De l’autre, les travailleuses et travailleurs sont de plus en plus à la recherche de sens dans leur travail, pour permettre leur propre accomplissement, de vivre décemment, de penser l’avenir de leurs enfants, d’imaginer le commun. Cette tension dans le travail révélant l’impasse du capitalisme, incarnée par la politique d’Emmanuel Macron, se traduit directement par des salaires insuffisants, des relations de travail dégradées, l’explosion des accidents du travail, maladies professionnelles et risques psychosociaux (qu’il faudrait appeler « risques organisationnels et managériaux »), la précarité sous toutes ses formes (CDI à temps partiel imposés aux femmes, CDD imposés aux jeunes, sas de précarité entre le chômage et la retraite pour les « seniors », recours abusif aux autoentrepreneurs).
Le recul des droits dans le travail est aggravé par le recul des droits à la sécurité (ordonnances 2017 supprimant les CHSCT, alors même que pèsent de nouvelles menaces), des droits sociaux : retraites, assurance chômage, formation, sanctions contre celles et ceux vers qui opère la – trop faible – redistribution via les minima sociaux, confusion entretenue entre fraudeurs et usagers, surtout s’ils sont pauvres ou étrangers.
La réforme 2023 des retraites est emblématique de cette double peine : travail dégradé, recul de l’âge avec pénibilité non prise en compte, augmentation des arrêts maladie. C’est même la triple peine pour les femmes : même après réduction – trop lente – des inégalités, les projections montrent un plafond de verre durable, un écart de 20 % de pensions à leur détriment.
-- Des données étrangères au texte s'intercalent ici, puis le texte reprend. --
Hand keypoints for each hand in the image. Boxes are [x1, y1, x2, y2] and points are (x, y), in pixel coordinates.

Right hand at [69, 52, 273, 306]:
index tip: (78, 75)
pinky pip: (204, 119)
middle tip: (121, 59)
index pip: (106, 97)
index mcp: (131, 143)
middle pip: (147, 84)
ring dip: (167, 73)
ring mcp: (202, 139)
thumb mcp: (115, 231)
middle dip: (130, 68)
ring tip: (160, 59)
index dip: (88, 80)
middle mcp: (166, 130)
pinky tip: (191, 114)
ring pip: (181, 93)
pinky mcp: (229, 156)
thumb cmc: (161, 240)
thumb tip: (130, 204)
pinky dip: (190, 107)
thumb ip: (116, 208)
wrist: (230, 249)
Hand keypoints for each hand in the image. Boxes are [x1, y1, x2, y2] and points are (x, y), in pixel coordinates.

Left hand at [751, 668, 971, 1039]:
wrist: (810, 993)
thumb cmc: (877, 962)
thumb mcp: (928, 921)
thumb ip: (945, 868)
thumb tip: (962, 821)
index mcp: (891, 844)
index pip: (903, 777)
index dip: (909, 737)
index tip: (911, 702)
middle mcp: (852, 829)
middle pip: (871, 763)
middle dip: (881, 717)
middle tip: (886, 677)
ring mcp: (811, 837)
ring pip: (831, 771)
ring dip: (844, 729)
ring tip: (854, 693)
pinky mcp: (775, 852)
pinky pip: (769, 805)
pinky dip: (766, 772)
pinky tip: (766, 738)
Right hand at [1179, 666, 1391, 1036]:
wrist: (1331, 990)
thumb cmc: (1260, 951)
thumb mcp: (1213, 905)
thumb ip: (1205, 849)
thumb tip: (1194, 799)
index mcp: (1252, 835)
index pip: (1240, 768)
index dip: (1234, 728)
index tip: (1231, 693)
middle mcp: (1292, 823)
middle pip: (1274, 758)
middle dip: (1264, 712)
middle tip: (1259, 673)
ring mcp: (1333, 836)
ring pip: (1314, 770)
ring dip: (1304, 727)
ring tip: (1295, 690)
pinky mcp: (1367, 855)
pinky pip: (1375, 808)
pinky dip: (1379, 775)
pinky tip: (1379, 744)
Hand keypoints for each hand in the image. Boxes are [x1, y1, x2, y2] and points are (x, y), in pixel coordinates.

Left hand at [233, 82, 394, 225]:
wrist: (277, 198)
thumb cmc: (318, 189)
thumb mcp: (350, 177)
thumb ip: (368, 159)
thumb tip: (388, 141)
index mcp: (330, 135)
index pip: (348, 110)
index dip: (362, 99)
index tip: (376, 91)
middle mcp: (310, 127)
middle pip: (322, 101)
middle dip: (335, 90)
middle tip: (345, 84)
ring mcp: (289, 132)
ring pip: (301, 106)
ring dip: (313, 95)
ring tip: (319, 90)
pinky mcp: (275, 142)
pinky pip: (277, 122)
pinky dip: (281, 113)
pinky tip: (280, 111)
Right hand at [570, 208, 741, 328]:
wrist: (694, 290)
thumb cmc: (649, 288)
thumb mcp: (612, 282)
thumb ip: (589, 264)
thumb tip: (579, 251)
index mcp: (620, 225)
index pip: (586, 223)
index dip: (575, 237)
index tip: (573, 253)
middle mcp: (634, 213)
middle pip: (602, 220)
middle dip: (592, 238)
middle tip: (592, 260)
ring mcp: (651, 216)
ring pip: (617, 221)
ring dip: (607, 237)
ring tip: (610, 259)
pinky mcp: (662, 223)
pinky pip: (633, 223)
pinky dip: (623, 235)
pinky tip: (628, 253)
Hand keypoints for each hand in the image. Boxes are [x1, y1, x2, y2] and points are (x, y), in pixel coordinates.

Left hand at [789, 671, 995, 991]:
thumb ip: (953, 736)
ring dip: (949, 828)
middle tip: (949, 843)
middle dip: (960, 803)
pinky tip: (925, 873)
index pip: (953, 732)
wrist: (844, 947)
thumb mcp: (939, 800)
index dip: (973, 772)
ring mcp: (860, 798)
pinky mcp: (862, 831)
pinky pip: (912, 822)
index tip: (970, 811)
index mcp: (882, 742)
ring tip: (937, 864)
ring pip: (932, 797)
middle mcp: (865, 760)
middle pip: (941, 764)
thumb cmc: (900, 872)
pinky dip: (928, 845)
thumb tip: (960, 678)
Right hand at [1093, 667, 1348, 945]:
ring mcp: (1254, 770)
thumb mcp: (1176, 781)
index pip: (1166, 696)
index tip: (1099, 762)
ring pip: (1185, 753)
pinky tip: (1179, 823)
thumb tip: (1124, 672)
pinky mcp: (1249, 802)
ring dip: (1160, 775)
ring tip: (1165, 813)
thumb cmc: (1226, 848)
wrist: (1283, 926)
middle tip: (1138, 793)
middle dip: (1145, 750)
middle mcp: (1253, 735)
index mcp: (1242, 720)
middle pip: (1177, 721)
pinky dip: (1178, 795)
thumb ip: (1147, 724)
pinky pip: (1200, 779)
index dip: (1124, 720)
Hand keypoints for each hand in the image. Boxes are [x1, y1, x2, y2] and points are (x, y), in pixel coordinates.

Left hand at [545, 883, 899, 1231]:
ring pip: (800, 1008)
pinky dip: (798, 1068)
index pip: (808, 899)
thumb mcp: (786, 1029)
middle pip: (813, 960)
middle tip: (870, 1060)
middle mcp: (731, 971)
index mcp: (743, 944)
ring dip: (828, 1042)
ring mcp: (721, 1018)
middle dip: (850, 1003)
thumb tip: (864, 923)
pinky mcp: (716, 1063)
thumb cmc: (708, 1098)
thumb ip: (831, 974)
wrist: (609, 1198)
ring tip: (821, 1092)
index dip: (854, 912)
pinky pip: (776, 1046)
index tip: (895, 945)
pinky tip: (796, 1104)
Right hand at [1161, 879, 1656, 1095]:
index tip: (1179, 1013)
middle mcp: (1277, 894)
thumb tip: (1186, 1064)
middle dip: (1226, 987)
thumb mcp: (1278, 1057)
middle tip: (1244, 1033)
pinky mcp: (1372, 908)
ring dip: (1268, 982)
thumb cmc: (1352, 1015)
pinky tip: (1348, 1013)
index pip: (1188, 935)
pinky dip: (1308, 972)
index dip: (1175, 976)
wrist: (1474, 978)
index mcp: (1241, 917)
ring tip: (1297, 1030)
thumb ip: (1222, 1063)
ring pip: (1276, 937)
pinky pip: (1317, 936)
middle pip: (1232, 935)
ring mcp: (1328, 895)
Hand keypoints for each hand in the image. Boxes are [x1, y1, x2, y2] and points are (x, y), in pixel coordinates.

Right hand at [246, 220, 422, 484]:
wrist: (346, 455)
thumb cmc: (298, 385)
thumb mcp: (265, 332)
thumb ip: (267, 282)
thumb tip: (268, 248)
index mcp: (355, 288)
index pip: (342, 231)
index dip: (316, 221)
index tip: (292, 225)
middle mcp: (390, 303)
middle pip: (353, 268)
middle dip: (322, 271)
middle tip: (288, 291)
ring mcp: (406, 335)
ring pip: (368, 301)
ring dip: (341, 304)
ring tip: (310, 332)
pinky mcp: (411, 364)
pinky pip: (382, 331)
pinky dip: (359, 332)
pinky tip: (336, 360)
La CGT entend avancer ses propositions et revendications pour redonner au travail son sens, son organisation, sa sécurité et sa valeur : égalité immédiate femmes et hommes, augmentation des salaires, politiques de prévention et de responsabilisation des donneurs d’ordres (comme cela a été fait avec succès lors des chantiers des jeux Olympiques et Paralympiques 2024), reconquête de la Sécurité sociale pour revaloriser le salaire socialisé, répondre à tous les besoins… et démontrer que l’abrogation de la réforme 2023 des retraites est possible, avec de multiples pistes de financement, dans la perspective de la retraite à 60 ans avec départs anticipés, en montrant la supercherie de la retraite à points et par capitalisation.
La CGT a décidé de porter l’ensemble de ces revendications à cette conférence sur le travail et la retraite, en la mettant sous la vigilance des salarié·es.